19 Op. cit., p. 103.
exóticas, que abandonó porque “era demasiado mala” y de la que sólo
sobrevivieron el título de la obra –Tristes trópicos– y aquellas pocas páginas.
Lévi-Strauss intentó escribir una novela y tuvo que comprobar como lo
que había acabado produciendo era “drama filosófico”, reconocía con pesar a
Didier Eribon. Su objetivo no había sido ese, sino un libro de aventuras “a lo
Conrad”, cuyo argumento de base era una noticia que había leído en la prensa
en la que se informaba de unos estafadores que habían intentado estafar a los
indígenas de una remota isla del Pacífico, con “un fonógrafo que les hacía
creer que sus dioses volvían a bajar a la tierra”. Los protagonistas deberían
haber sido refugiados políticos y otros de orígenes diversos, que vivirían todo
tipo de dramas entre ellos; unos protagonistas que, por cierto, recuerdan
inevitablemente a los de películas tan presentes en aquel momento como
“Casablanca” o “To Have and Not Have”, de igual manera que el argumento
de la historia no era muy distinto del de las novelitas baratas por entregas que
podían adquirirse en cualquier puesto callejero de cualquier ciudad. Lévi-
Strauss no tiene inconveniente en reconocerlo: “¡Una buena obra de bulevard
es el súmun del género!”.20
Da que pensar que un pensador de la talla de Claude Lévi-Strauss,
reconocido y prestigiado universalmente, viniera a hacer un elogio tan sincero,
y hasta apesadumbrado, por no haber estado a su altura, de esa autenticidad
naïf de la que las novelas de aventuras exóticas y las películas del oeste eran
expresión. En la entrevista de Cahiers se hace referencia a esa ingenuidad que
Lévi-Strauss admiraba y envidiaba como “la verdad americana”.21 Acaso una
forma de referirse a un aspecto de la realidad humana que, literalmente, se le
escapaba y que vendría a ser como ese material básico que es para no importa
que estructura al mismo tiempo su requisito y su negación; algo que no era lo
que Lévi-Strauss habría dejado atrás con su análisis estructural, sino lo que
éste nunca llegaría a alcanzar, y que no era otra cosa que la acción.

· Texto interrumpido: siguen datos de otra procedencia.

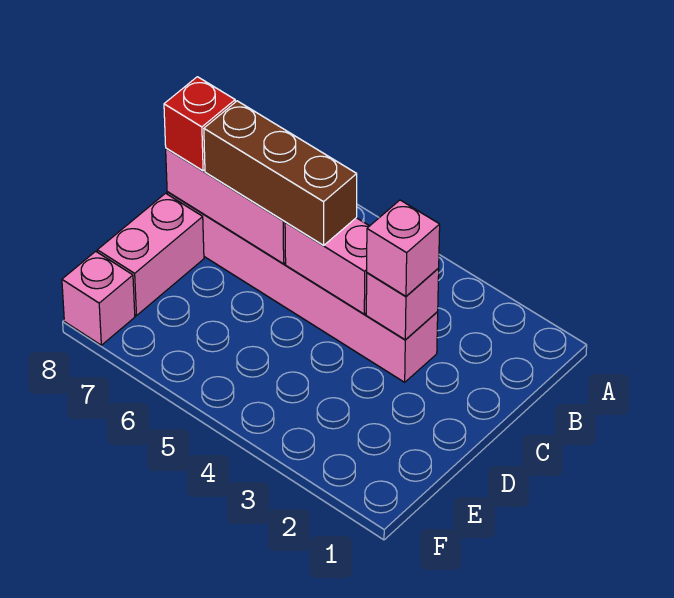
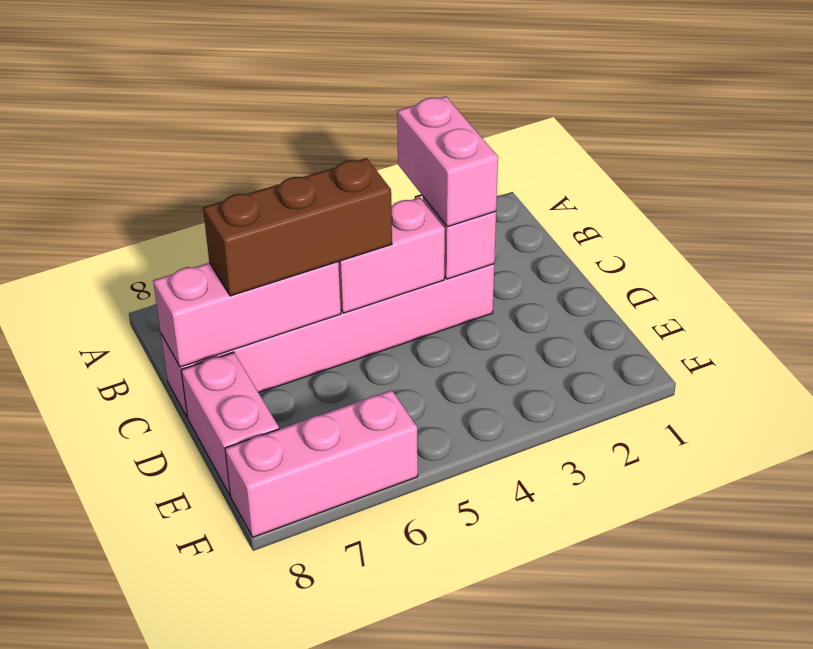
pink 1x1 brick [367,200,440,296] -> pink 1x2 brick [397,96,498,227]
red 1x1 brick [164,77,235,171] -> none
pink 1x1 brick [62,251,135,345] -> pink 1x3 brick [225,390,418,537]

20 Es interesante constatar que otro antropólogo de prestigo, el catalán Claudi Esteva Fabregat,
reconocía, en otra entrevista biográfica, una atracción juvenil por ese tipo de lecturas, en las que no
duda en situar las raíces primeras de su vocación profesional. En concreto, Esteva Fabregat
menciona su afición por las novelitas del oeste protagonizadas por Zane Grey como uno de los
factores que le acabaron orientando hacia la antropología. Cf. Claudio ESTEVA FABREGAT,
“Autobiografía intelectual”, Anthropos, 10 (marzo 1982), p. 5.
21 DELAHAYE y RIVETTE, op. cit., p. 22.